De resto, no saneamento das águas balneares em litígio não se trata de um caso de impossibilidade objectiva. Depois de os trabalhos necessários terem sido iniciados apenas após o decurso do prazo de dez anos, deixa de poder efectuar-se um cumprimento das obrigações de acordo com o prazo. O início tardio dos trabalhos necessários cai mais uma vez indubitavelmente no âmbito da responsabilidade do Estado-membro. Pode ficar em suspenso a questão de saber se devido à dimensão dos trabalhos não teria sido possível uma execução mais apressada. Na verdade, parece-me questionável a realização de repetidas fases de estudos sem serem adoptadas medidas concretas. Em todo o caso, o Estado-membro tinha a liberdade de conseguir uma prorrogação do prazo segundo o artigo 4.o, n.o 3. Deviam, para tanto, os serviços responsáveis do Estado-membro em causa ter conseguido, num prazo de seis anos, uma decisão quanto à localização e, tal sendo o caso, a natureza dos tabalhos de saneamento necessários. No caso presente, em minha opinião, não se trata de uma obrigação excessiva.
57.
Em conclusão, sou de opinião de que os argumentos do Reino Unido não podem justificar o enorme atraso em atingir os parâmetros prescritos pelo direito comunitário, pelo menos dez anos após o decurso do prazo de dez anos previsto, isto se os trabalhos planeados forem iniciados proximamente.

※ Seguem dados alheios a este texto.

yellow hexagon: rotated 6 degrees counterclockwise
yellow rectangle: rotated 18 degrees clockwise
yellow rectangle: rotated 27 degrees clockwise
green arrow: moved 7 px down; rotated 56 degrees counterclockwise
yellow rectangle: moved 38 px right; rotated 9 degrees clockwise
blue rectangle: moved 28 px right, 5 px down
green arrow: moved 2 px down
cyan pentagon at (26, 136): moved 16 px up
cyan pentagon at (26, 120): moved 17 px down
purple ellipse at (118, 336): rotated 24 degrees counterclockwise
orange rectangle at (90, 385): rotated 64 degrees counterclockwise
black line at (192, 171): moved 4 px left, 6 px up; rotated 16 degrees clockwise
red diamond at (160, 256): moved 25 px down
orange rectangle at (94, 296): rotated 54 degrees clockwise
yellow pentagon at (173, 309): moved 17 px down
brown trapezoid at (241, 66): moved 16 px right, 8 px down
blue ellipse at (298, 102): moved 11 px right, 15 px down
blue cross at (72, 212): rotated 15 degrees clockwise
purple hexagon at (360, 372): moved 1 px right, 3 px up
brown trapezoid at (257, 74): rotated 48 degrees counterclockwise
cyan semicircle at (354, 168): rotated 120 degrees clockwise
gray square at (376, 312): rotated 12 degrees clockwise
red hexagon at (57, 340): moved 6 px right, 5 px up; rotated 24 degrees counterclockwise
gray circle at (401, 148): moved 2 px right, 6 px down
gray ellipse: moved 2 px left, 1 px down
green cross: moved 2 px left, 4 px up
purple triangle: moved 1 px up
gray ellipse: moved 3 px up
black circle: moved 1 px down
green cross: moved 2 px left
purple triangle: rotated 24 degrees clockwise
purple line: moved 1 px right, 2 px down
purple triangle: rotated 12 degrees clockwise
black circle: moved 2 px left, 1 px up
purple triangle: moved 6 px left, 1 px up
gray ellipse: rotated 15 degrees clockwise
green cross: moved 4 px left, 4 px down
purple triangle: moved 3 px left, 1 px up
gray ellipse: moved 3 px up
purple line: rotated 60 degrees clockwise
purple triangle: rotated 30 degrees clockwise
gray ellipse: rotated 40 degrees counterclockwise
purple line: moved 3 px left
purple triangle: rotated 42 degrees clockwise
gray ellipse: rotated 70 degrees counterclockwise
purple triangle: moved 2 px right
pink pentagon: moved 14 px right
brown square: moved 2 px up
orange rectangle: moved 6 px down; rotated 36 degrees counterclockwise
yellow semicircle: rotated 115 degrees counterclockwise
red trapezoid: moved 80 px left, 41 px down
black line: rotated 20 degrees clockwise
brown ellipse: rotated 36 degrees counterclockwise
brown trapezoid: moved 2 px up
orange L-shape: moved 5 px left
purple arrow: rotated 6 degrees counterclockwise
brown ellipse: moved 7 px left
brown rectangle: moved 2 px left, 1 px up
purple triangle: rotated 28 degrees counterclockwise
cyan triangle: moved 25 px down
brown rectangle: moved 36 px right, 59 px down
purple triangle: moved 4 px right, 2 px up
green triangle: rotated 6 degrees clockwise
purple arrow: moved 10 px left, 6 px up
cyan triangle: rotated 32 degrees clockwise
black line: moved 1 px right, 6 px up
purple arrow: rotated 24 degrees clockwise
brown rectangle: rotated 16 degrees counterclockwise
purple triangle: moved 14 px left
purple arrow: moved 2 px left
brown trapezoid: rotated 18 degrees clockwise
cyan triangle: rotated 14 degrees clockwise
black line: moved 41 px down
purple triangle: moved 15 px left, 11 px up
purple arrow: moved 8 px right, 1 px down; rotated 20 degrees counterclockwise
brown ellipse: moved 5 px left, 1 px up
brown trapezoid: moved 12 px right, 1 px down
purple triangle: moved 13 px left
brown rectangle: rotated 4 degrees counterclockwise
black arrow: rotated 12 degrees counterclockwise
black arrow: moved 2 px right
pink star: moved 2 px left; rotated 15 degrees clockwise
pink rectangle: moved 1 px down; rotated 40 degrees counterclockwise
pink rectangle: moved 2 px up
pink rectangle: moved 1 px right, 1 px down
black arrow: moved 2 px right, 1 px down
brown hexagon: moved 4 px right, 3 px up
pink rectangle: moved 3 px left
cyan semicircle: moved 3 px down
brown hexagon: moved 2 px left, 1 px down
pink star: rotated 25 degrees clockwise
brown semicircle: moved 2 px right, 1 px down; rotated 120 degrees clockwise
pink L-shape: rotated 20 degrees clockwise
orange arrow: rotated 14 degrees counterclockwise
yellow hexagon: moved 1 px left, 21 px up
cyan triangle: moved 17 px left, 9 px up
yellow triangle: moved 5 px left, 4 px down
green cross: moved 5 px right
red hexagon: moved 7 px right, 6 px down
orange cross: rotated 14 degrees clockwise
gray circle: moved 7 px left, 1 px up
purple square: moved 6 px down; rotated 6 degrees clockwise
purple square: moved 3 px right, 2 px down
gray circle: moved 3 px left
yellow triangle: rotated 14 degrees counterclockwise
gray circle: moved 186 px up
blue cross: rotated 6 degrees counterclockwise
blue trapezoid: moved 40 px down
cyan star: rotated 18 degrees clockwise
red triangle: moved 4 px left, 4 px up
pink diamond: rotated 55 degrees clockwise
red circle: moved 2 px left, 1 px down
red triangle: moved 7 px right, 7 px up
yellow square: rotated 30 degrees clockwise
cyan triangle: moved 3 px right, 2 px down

O atraso considerável no cumprimento das obrigações resultantes do direito comunitário constitui uma violação dos artigos 5.o e 189.o do Tratado CEE.
58.
O Reino Unido deve, por isso, ser condenado tal como foi pedido.
C — Conclusão
59.
Proponho a seguinte decisão:
«1)
O Reino Unido faltou às suas obrigações decorrentes do artigo 4.o da Directiva 76/160/CEE do Conselho, de 8 de Dezembro de 1975, relativa à qualidade das águas balneares, e dos artigos 5.o e 189.o do Tratado CEE, ao não ter adoptado todas as medidas necessárias para assegurar que a qualidade das águas balneares da zona balnear de Blackpool e da zona adjacente a Southport satisfaça os valores-limite fixados nos termos do artigo 3.o da mesma directiva.
2)
O Reino Unido deve suportar as despesas do processo.»
( *1 ) Língua original: alemão.
( 1 ) Directiva do Conselho de 8 de Dezembro de 1975 (JO 1976, L 31, p. 1; EE 15 Fl p. 133).
( 2 ) V. as minhas conclusões de 2 de Fevereiro de 1992 no processo C-362/90, acórdão de 31 de Março de 1992, Colect., pp. I-2353, I-2359.
( 3 ) V. instruções administrativas, anexo 2 da contestação.
( 4 ) V. anexo 2 da contestação.
( 5 ) Apêndice 2 ao anexo 2 da contestação.
( 6 ) V. apêndice 2 ao anexo 2 da contestação.
( 7 ) V. artigo 12 tta directiva.
( 8 ) V. artigo 4.o, n.o 1, da directiva.
( 9 ) Anexo 2 da contestação.
( 10 ) Directiva do Conselho de 15 de Julho de 1980JO L 229, p. 11; EE 15 F2 p. 174).
( 11 ) V. as minhas conclusões de 14 de Dezembro de 1989 no processo C-42/89, Comissão/Bélgica, acórdão de 5 de Julho de 1990, Colect-, pp. I-2821, I-2828, e de 21 de Janeiro de 1992 no processo C-337/89, Comissão/Reino Unido, acórdão de 25 de Novembro de 1992, Colect., pp. I-6103, I-6125.
( 12 ) Acórdão de 5 de Julho de 1990, Comissão/Bélgica (C-42/89, Colect., p. I-2821), e acórdão de 25 de Novembro de 1992, Comissão/Reino Unido, C-337/89, já referido.